START Data
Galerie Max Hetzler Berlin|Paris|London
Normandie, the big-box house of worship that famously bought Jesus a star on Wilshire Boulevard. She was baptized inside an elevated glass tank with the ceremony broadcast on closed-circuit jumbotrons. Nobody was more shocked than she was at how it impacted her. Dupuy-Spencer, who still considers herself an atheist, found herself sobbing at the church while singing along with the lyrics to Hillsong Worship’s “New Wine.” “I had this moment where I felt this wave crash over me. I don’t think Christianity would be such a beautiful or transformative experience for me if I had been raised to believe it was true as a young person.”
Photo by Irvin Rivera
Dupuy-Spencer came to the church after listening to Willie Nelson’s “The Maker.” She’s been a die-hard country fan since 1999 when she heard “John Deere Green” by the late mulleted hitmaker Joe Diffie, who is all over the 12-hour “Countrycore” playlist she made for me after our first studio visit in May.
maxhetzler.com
END Data
START Data
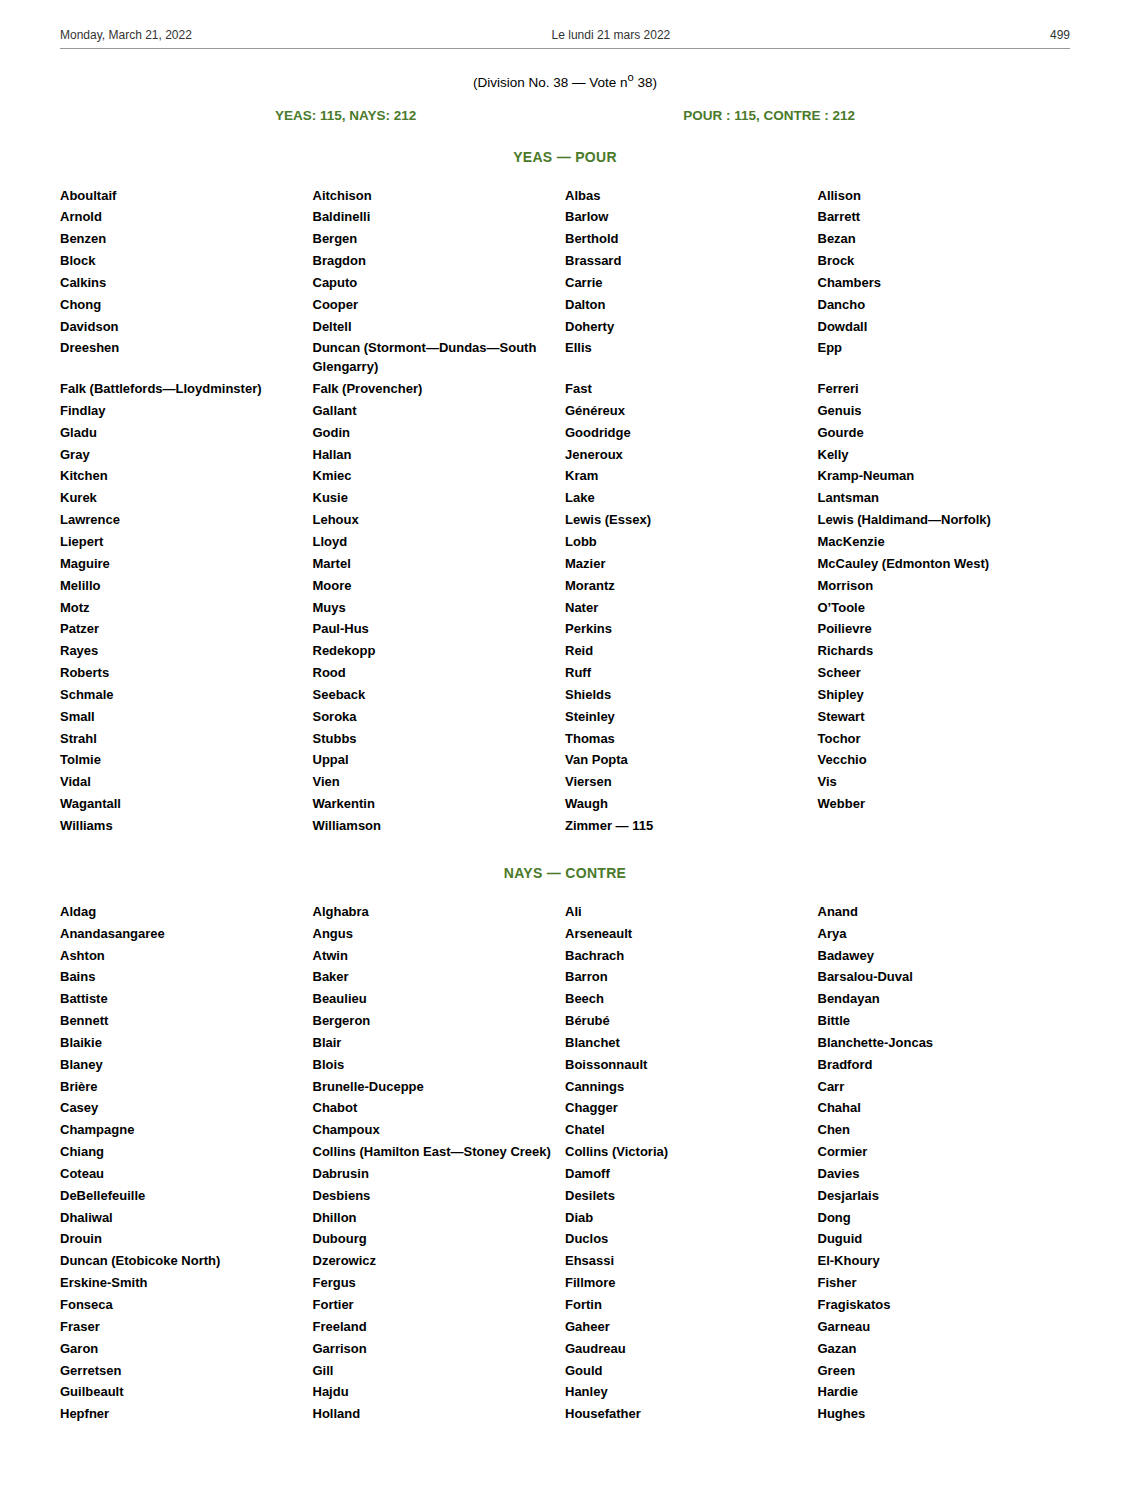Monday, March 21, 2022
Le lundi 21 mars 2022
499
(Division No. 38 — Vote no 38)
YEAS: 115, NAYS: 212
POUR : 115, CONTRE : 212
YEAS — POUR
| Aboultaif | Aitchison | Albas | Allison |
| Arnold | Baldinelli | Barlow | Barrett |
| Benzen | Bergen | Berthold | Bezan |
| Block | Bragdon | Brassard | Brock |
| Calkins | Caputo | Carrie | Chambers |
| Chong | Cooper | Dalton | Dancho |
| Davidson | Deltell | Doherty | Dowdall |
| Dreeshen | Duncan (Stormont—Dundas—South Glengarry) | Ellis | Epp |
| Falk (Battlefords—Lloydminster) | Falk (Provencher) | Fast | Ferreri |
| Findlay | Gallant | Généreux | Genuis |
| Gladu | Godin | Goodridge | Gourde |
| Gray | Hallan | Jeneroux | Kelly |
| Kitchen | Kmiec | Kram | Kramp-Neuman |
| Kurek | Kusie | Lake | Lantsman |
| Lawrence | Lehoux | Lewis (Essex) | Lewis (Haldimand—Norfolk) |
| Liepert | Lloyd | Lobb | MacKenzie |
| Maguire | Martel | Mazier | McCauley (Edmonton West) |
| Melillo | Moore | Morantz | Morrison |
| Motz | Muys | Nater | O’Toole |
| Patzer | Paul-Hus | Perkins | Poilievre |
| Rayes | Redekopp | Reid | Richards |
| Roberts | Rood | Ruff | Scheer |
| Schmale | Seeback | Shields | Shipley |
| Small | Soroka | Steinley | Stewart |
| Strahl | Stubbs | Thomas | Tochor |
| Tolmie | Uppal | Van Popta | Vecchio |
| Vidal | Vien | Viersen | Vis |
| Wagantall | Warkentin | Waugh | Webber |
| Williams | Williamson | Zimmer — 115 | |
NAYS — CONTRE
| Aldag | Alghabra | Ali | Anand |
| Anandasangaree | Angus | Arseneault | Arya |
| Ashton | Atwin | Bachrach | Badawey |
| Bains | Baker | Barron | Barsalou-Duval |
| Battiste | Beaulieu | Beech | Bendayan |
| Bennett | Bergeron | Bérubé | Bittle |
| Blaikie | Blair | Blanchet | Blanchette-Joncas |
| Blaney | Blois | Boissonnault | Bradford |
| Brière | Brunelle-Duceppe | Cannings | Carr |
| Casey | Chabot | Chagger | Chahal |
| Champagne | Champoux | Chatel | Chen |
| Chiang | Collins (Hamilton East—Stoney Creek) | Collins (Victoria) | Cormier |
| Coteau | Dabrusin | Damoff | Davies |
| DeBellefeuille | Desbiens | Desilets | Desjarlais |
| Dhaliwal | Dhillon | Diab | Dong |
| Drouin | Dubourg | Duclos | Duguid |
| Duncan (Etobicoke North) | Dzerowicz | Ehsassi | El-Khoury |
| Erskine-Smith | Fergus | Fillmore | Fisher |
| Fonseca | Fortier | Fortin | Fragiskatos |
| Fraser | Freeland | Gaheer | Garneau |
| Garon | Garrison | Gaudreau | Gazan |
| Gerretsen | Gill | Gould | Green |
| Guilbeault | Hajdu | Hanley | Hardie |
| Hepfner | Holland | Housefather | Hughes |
END Data
## About this task
The stretch of entries above that starts with the line containing "Nater | O’Toole |" and goes on through the line containing "NAYS — CONTRE" is to be transcribed exactly, and no other line is to be transcribed.

## Answer to the problem
| Motz | Muys | Nater | O’Toole |
| Patzer | Paul-Hus | Perkins | Poilievre |
| Rayes | Redekopp | Reid | Richards |
| Roberts | Rood | Ruff | Scheer |
| Schmale | Seeback | Shields | Shipley |
| Small | Soroka | Steinley | Stewart |
| Strahl | Stubbs | Thomas | Tochor |
| Tolmie | Uppal | Van Popta | Vecchio |
| Vidal | Vien | Viersen | Vis |
| Wagantall | Warkentin | Waugh | Webber |
| Williams | Williamson | Zimmer — 115 | |
NAYS — CONTRE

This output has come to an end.